**Problem statement**
Word for word, please copy the line containing "Give the box of the dirt" and all lines after it in the entries below, and only those, leaving every picture out.
━━━ Source information ━━━
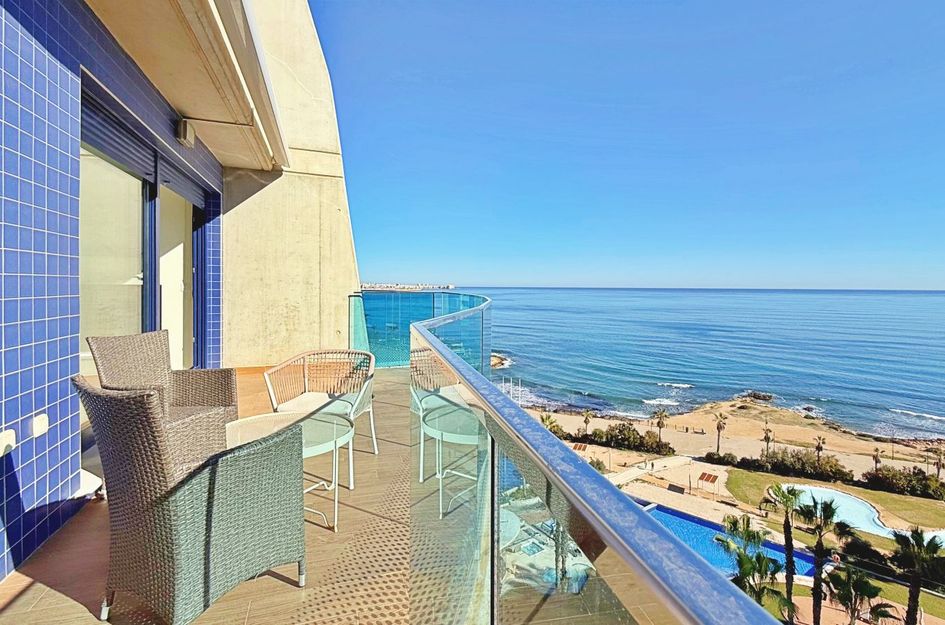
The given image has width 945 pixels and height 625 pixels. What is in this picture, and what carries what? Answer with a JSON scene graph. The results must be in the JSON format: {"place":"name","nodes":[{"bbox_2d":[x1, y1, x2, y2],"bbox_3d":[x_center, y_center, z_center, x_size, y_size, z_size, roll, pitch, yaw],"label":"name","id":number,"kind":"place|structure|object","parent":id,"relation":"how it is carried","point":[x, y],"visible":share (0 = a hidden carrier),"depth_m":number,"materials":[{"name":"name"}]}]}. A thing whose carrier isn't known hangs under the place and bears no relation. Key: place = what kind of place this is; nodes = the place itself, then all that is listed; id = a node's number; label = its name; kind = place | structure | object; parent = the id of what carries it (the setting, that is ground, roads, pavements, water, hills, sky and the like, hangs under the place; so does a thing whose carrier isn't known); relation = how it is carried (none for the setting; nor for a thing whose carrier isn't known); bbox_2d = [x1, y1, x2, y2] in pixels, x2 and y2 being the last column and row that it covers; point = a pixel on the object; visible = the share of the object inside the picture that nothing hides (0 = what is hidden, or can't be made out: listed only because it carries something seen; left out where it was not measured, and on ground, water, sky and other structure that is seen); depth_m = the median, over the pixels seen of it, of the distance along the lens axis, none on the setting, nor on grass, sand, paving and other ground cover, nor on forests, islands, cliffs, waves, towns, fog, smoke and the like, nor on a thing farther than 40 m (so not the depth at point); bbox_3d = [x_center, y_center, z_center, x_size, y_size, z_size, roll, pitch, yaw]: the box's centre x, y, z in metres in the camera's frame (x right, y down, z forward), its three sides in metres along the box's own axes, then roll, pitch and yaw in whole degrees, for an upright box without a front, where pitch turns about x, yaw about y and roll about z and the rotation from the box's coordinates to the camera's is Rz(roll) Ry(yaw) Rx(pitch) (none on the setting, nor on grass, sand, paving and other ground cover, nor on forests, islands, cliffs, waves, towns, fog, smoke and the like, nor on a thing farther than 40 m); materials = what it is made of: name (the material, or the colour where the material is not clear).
{"place":"outdoors","nodes":[
{"label":"outdoors","id":0,"kind":"place"},
{"bbox_2d":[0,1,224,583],"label":"tiled wall","id":1,"kind":"structure","parent":0,"point":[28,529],"depth_m":2.27,"materials":[{"name":"blue tile"}]},
{"bbox_2d":[0,429,15,455],"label":"wall socket","id":2,"kind":"object","parent":1,"relation":"attached to","point":[8,440],"visible":0.97,"depth_m":2.03,"materials":[{"name":"white plastic"}]},
{"bbox_2d":[31,413,48,437],"bbox_3d":[-2.215,0.579,2.213,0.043,0.107,0.099,0,3,-13],"label":"wall socket","id":3,"kind":"object","parent":1,"relation":"attached to","point":[43,427],"visible":0.96,"depth_m":2.19,"materials":[{"name":"white plastic"}]},
{"bbox_2d":[79,82,214,386],"bbox_3d":[-2.957,-0.275,4.068,0.201,2.450,2.618,0,3,-13],"label":"sliding glass door","id":4,"kind":"structure","parent":1,"relation":"in","point":[156,323],"depth_m":3.80,"materials":[{"name":"glass"}]},
{"bbox_2d":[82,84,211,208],"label":"roller shutter","id":5,"kind":"object","parent":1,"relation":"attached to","point":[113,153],"visible":0.64,"depth_m":3.33,"materials":[{"name":"blue metal"}]},
{"bbox_2d":[82,0,287,173],"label":"roof overhang","id":6,"kind":"object","parent":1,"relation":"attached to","point":[178,28],"visible":0.93,"depth_m":3.34,"materials":[{"name":"beige"}]},
{"bbox_2d":[176,118,195,147],"bbox_3d":[-2.778,-1.743,4.205,0.148,0.226,0.216,0,3,-13],"label":"wall lamp","id":7,"kind":"object","parent":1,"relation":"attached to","point":[185,128],"visible":0.97,"depth_m":4.13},
{"bbox_2d":[0,365,429,624],"label":"balcony floor","id":8,"kind":"structure","parent":0,"point":[24,598],"materials":[{"name":"beige tile"}]},
{"bbox_2d":[87,330,238,469],"bbox_3d":[-2.079,0.626,2.905,0.731,0.923,0.726,1,3,17],"label":"wicker armchair","id":9,"kind":"object","parent":8,"relation":"on","point":[148,339],"visible":0.64,"depth_m":2.99,"materials":[{"name":"wicker"}]},
{"bbox_2d":[76,376,307,624],"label":"wicker armchair","id":10,"kind":"object","parent":8,"relation":"on","point":[191,494],"visible":0.99,"depth_m":1.65,"materials":[{"name":"grey wicker"}]},
{"bbox_2d":[222,408,355,534],"bbox_3d":[-1.164,0.995,2.725,0.820,0.548,0.808,0,3,-13],"label":"glass table","id":11,"kind":"object","parent":8,"relation":"on","point":[315,447],"visible":0.54,"depth_m":2.68,"materials":[{"name":"glass"}]},
{"bbox_2d":[263,348,378,484],"bbox_3d":[-1.154,0.792,3.357,0.769,0.888,0.744,1,3,9],"label":"wicker chair","id":12,"kind":"object","parent":8,"relation":"on","point":[374,440],"visible":0.71,"depth_m":3.46,"materials":[{"name":"wicker"}]},
{"bbox_2d":[349,291,486,368],"bbox_3d":[-0.935,0.318,7.322,2.730,1.278,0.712,0,3,-13],"label":"glass railing","id":13,"kind":"object","parent":8,"relation":"on","point":[409,321],"visible":0.45,"depth_m":7.15,"materials":[{"name":"teal glass"}]},
{"bbox_2d":[407,299,788,624],"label":"glass railing","id":14,"kind":"object","parent":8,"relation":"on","point":[670,602],"visible":0.96,"depth_m":0.86,"materials":[{"name":"clear glass"}]},
{"bbox_2d":[219,0,362,366],"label":"concrete wall","id":15,"kind":"structure","parent":0,"point":[250,199],"depth_m":6.38,"materials":[{"name":"beige concrete"}]},
{"bbox_2d":[361,282,455,290],"label":"distant headland","id":16,"kind":"structure","parent":0,"point":[365,286],"materials":[{"name":"stone"}]},
{"bbox_2d":[315,0,944,289],"label":"sky","id":17,"kind":"structure","parent":0,"point":[927,0],"materials":[{"name":"blue"}]},
{"bbox_2d":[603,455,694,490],"label":"walkway","id":18,"kind":"structure","parent":0,"point":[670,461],"materials":[{"name":"concrete"}]},
{"bbox_2d":[388,288,944,442],"label":"sea","id":19,"kind":"structure","parent":0,"point":[579,292],"materials":[{"name":"blue liquid"}]},
{"bbox_2d":[490,352,512,369],"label":"rock","id":20,"kind":"object","parent":19,"relation":"in","point":[494,363],"visible":0.49,"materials":[{"name":"stone"}]},
{"bbox_2d":[610,458,744,521],"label":"pool deck","id":21,"kind":"structure","parent":0,"point":[701,503],"materials":[{"name":"beige stone"}]},
{"bbox_2d":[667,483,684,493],"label":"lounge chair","id":22,"kind":"object","parent":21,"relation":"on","point":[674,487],"visible":0.93,"depth_m":26.63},
{"bbox_2d":[696,471,719,495],"bbox_3d":[14.622,10.716,26.787,1.109,1.206,1.002,3,4,42],"label":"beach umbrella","id":23,"kind":"object","parent":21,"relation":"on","point":[709,474],"visible":0.98,"depth_m":26.79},
{"bbox_2d":[639,501,826,578],"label":"swimming pool","id":24,"kind":"structure","parent":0,"point":[766,547],"depth_m":19.20,"materials":[{"name":"blue liquid"}]},
{"bbox_2d":[527,399,944,480],"label":"sandy beach","id":25,"kind":"structure","parent":0,"point":[822,432],"materials":[{"name":"beige sand"}]},
{"bbox_2d":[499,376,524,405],"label":"white poles","id":26,"kind":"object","parent":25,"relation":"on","point":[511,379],"visible":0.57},
{"bbox_2d":[539,412,561,435],"bbox_3d":[6.040,9.917,34.541,2.349,3.908,2.399,2,4,32],"label":"palm tree","id":27,"kind":"object","parent":25,"relation":"on","point":[542,418],"visible":0.44,"depth_m":34.40,"materials":[{"name":"plant"}]},
{"bbox_2d":[571,442,587,454],"bbox_3d":[7.909,10.543,32.227,1.122,1.231,1.340,0,3,-13],"label":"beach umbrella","id":28,"kind":"object","parent":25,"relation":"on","point":[579,449],"visible":0.58,"depth_m":32.26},
{"bbox_2d":[581,409,593,435],"bbox_3d":[10.171,10.063,38.444,1.220,3.033,1.274,2,4,32],"label":"palm tree","id":29,"kind":"object","parent":25,"relation":"on","point":[587,416],"visible":0.97,"depth_m":38.35,"materials":[{"name":"brown plant"}]},
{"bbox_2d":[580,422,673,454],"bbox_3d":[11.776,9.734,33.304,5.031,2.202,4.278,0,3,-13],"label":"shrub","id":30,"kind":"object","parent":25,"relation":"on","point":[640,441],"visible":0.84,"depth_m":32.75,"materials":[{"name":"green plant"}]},
{"bbox_2d":[652,408,668,444],"bbox_3d":[15.670,9.845,36.109,1.423,3.593,1.439,2,3,28],"label":"palm tree","id":31,"kind":"object","parent":25,"relation":"on","point":[659,423],"visible":0.98,"depth_m":36.00,"materials":[{"name":"brown plant"}]},
{"bbox_2d":[713,411,727,452],"bbox_3d":[19.936,9.873,34.847,1.260,3.716,1.282,2,3,26],"label":"palm tree","id":32,"kind":"object","parent":25,"relation":"on","point":[718,425],"visible":0.99,"depth_m":34.78,"materials":[{"name":"brown plant"}]},
{"bbox_2d":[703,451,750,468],"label":"shrub","id":33,"kind":"object","parent":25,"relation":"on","point":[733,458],"visible":0.79,"depth_m":29.27,"materials":[{"name":"green plant"}]},
{"bbox_2d":[740,390,774,402],"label":"rock","id":34,"kind":"object","parent":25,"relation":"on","point":[755,394],"visible":0.94,"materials":[{"name":"brown stone"}]},
{"bbox_2d":[760,422,774,456],"bbox_3d":[22.294,10.072,32.704,1.075,3.054,1.141,2,3,28],"label":"palm tree","id":35,"kind":"object","parent":25,"relation":"on","point":[768,438],"visible":0.95,"depth_m":32.62,"materials":[{"name":"brown plant"}]},
{"bbox_2d":[812,433,826,460],"bbox_3d":[26.545,10.773,33.079,1.021,3.051,1.062,2,3,29],"label":"palm tree","id":36,"kind":"object","parent":25,"relation":"on","point":[818,447],"visible":0.82,"depth_m":33.01,"materials":[{"name":"brown plant"}]},
{"bbox_2d":[870,446,882,471],"bbox_3d":[29.290,11.118,31.331,0.813,2.706,0.882,2,4,34],"label":"palm tree","id":37,"kind":"object","parent":25,"relation":"on","point":[875,458],"visible":0.85,"depth_m":31.28,"materials":[{"name":"brown plant"}]},
{"bbox_2d":[932,447,944,479],"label":"palm tree","id":38,"kind":"object","parent":25,"relation":"on","point":[940,463],"visible":0.95,"depth_m":31.21,"materials":[{"name":"brown plant"}]},
{"bbox_2d":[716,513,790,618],"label":"palm tree","id":39,"kind":"object","parent":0,"point":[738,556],"visible":0.84,"depth_m":13.46,"materials":[{"name":"plant"}]},
{"bbox_2d":[796,494,847,624],"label":"palm tree","id":40,"kind":"object","parent":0,"point":[827,507],"visible":0.97,"depth_m":14.39,"materials":[{"name":"plant"}]},
{"bbox_2d":[721,467,944,533],"label":"lawn","id":41,"kind":"structure","parent":0,"point":[753,476],"materials":[{"name":"green plant"}]},
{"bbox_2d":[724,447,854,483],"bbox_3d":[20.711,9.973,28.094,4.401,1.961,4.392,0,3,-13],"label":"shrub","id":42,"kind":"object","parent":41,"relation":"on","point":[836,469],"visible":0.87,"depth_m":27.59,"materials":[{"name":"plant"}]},
{"bbox_2d":[790,484,940,539],"bbox_3d":[19.828,10.551,21.857,5.162,1.232,5.136,0,3,-13],"label":"swimming pool","id":43,"kind":"structure","parent":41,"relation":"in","point":[868,507],"depth_m":22.37,"materials":[{"name":"liquid"}]},
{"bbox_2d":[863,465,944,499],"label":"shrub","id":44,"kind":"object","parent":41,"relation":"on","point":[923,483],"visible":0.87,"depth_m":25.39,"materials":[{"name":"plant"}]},
{"bbox_2d":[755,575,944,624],"label":"lawn","id":45,"kind":"structure","parent":0,"point":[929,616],"materials":[{"name":"green plant"}]},
{"bbox_2d":[768,482,805,619],"bbox_3d":[11.584,8.758,15.822,1.638,5.109,1.643,3,4,38],"label":"palm tree","id":46,"kind":"object","parent":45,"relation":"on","point":[790,549],"visible":0.94,"depth_m":15.67,"materials":[{"name":"plant"}]},
{"bbox_2d":[826,566,891,624],"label":"palm tree","id":47,"kind":"object","parent":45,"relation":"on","point":[873,587],"visible":0.97,"depth_m":13.83,"materials":[{"name":"plant"}]},
{"bbox_2d":[891,527,944,624],"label":"palm tree","id":48,"kind":"object","parent":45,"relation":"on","point":[912,594],"visible":0.98,"depth_m":13.72,"materials":[{"name":"plant"}]},
{"bbox_2d":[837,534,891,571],"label":"shrub","id":49,"kind":"object","parent":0,"point":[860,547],"visible":0.76,"depth_m":17.16,"materials":[{"name":"green plant"}]}
]}

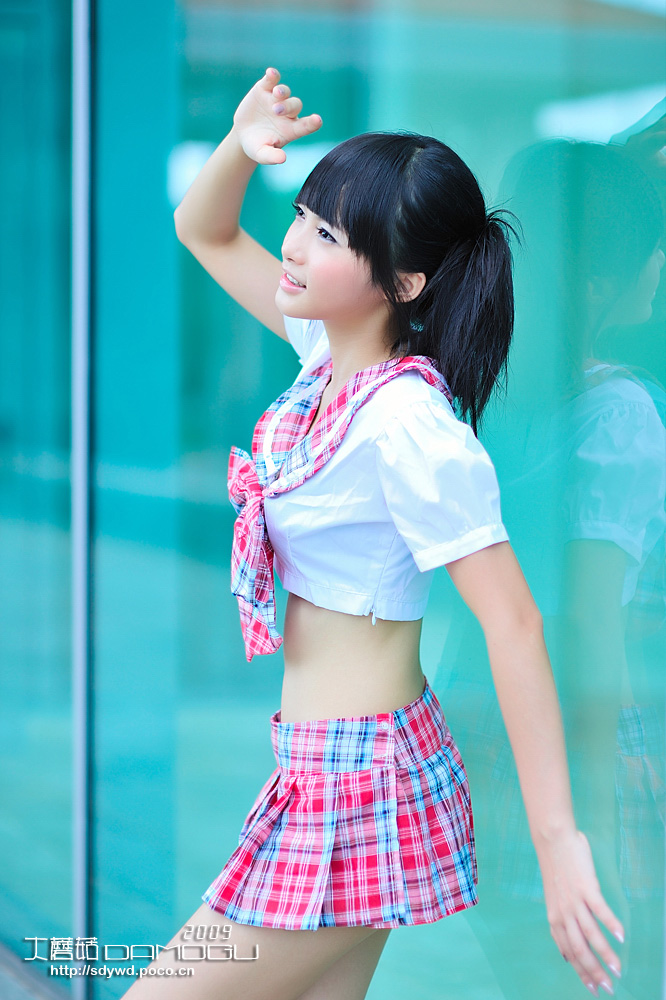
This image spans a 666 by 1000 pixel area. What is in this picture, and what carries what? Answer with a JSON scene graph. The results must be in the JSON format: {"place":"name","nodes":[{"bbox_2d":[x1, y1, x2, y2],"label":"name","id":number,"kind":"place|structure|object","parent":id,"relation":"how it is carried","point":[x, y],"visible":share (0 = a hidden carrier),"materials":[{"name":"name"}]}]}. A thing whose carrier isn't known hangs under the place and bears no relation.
{"place":"outdoors","nodes":[
{"label":"outdoors","id":0,"kind":"place"},
{"bbox_2d":[0,941,70,999],"label":"pavement","id":1,"kind":"structure","parent":0,"point":[16,987],"materials":[{"name":"grey"}]},
{"bbox_2d":[0,0,665,999],"label":"glass wall","id":2,"kind":"structure","parent":0,"point":[663,249],"materials":[{"name":"glass"}]},
{"bbox_2d":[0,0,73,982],"label":"glass panel","id":3,"kind":"structure","parent":2,"relation":"in","point":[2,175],"materials":[{"name":"teal glass"}]},
{"bbox_2d":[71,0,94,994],"label":"metal post","id":4,"kind":"object","parent":2,"relation":"attached to","point":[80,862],"visible":0.8,"materials":[{"name":"metal"}]},
{"bbox_2d":[128,79,626,999],"label":"woman","id":5,"kind":"object","parent":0,"point":[356,271],"visible":0.98}
]}

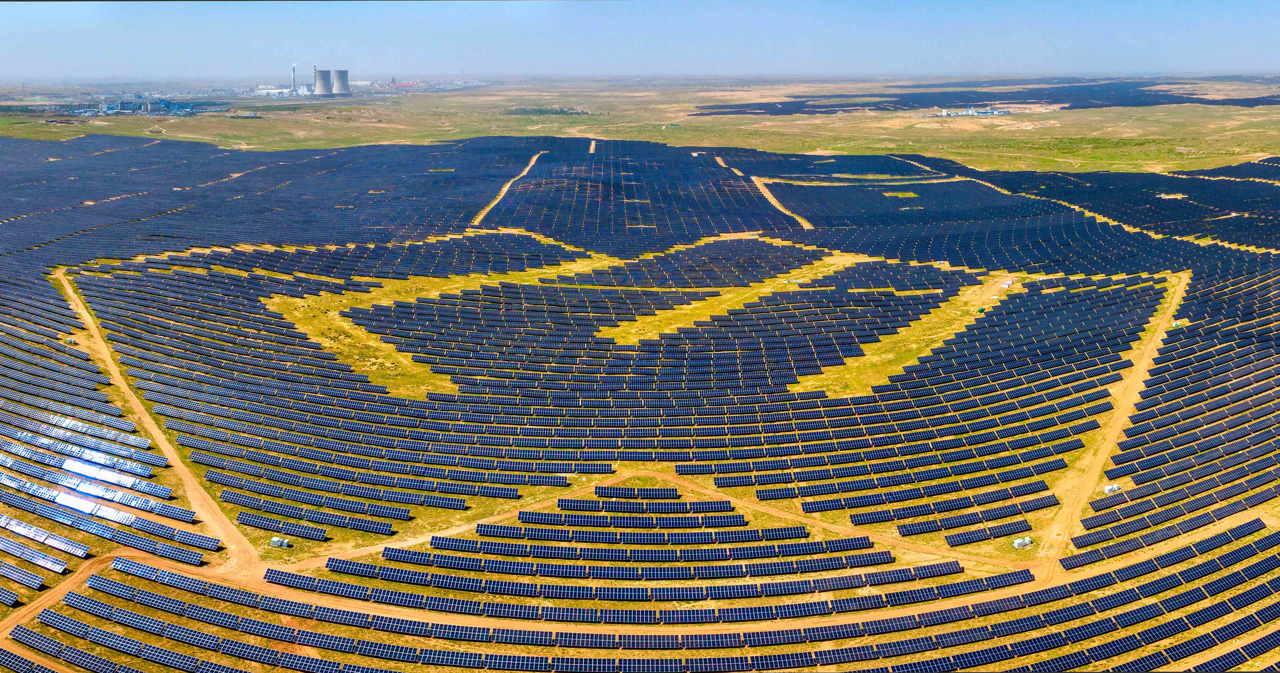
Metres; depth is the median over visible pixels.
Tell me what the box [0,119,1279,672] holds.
ground
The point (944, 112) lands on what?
building
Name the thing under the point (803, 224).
dirt track
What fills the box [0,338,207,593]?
solar panel array
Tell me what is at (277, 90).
building
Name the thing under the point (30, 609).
dirt road
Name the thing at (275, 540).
transformer
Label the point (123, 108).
industrial plant
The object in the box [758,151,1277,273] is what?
solar panel array
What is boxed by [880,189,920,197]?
grass patch
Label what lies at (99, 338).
dirt road
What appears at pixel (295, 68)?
chimney
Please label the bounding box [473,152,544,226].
dirt track
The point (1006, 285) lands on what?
cabin
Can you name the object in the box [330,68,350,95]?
cooling tower
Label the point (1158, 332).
dirt road
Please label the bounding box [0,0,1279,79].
sky
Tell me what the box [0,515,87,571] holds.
solar panel row
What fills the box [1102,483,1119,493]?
transformer
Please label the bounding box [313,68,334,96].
cooling tower
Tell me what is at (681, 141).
plain
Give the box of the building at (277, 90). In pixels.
[252,86,289,96]
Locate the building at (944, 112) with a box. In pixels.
[932,105,1013,116]
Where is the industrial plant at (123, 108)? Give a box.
[80,95,198,115]
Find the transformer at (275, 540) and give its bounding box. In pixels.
[268,535,292,548]
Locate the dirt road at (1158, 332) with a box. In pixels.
[1030,273,1189,570]
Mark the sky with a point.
(971, 50)
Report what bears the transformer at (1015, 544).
on the ground
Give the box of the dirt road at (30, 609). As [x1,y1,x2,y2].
[0,554,107,635]
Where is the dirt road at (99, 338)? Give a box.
[49,264,268,574]
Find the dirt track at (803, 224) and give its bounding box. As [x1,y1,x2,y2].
[711,152,810,228]
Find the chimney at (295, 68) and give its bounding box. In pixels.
[291,63,298,93]
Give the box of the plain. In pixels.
[0,74,1279,175]
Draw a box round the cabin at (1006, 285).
[1000,278,1013,287]
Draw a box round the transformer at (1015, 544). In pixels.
[1011,535,1033,548]

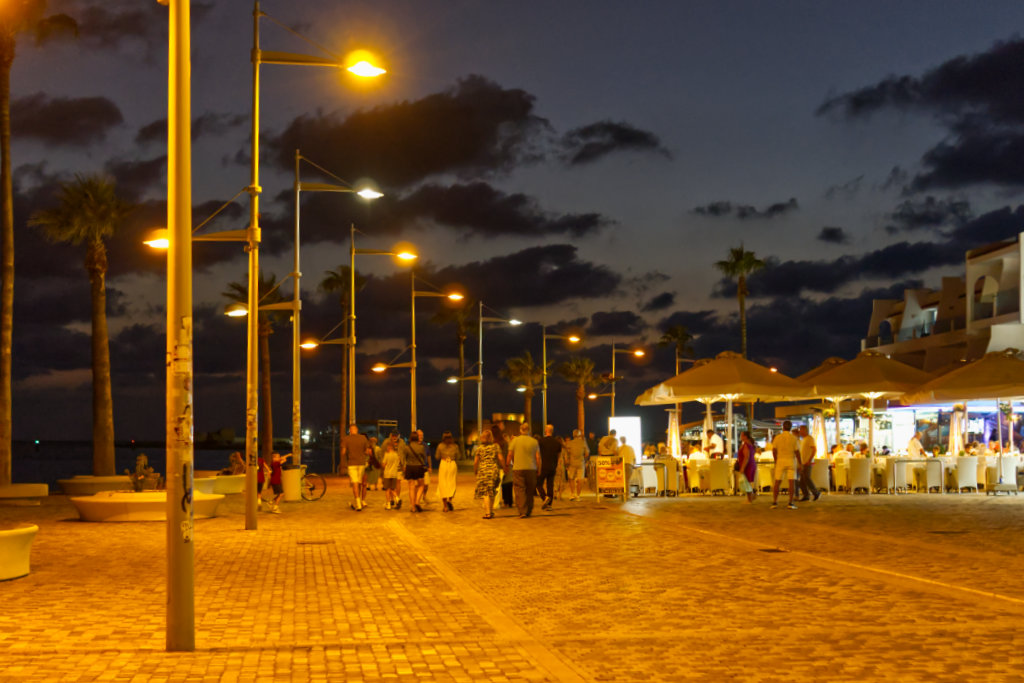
━━━
**Exercise output**
Give the box of the dirt road at (30, 609). As [x1,y1,x2,y2].
[0,554,107,635]
Where is the dirt road at (99, 338)? Give a box.
[49,264,268,574]
Find the dirt track at (803, 224) and give its bounding box. As [x1,y1,x2,y2].
[711,152,810,228]
Find the chimney at (295, 68) and give its bounding box. In pixels.
[291,63,298,93]
Give the box of the plain. In pixels.
[0,74,1279,175]
Draw a box round the cabin at (1006, 285).
[1000,278,1013,287]
Draw a box round the transformer at (1015, 544). In pixels.
[1011,535,1033,548]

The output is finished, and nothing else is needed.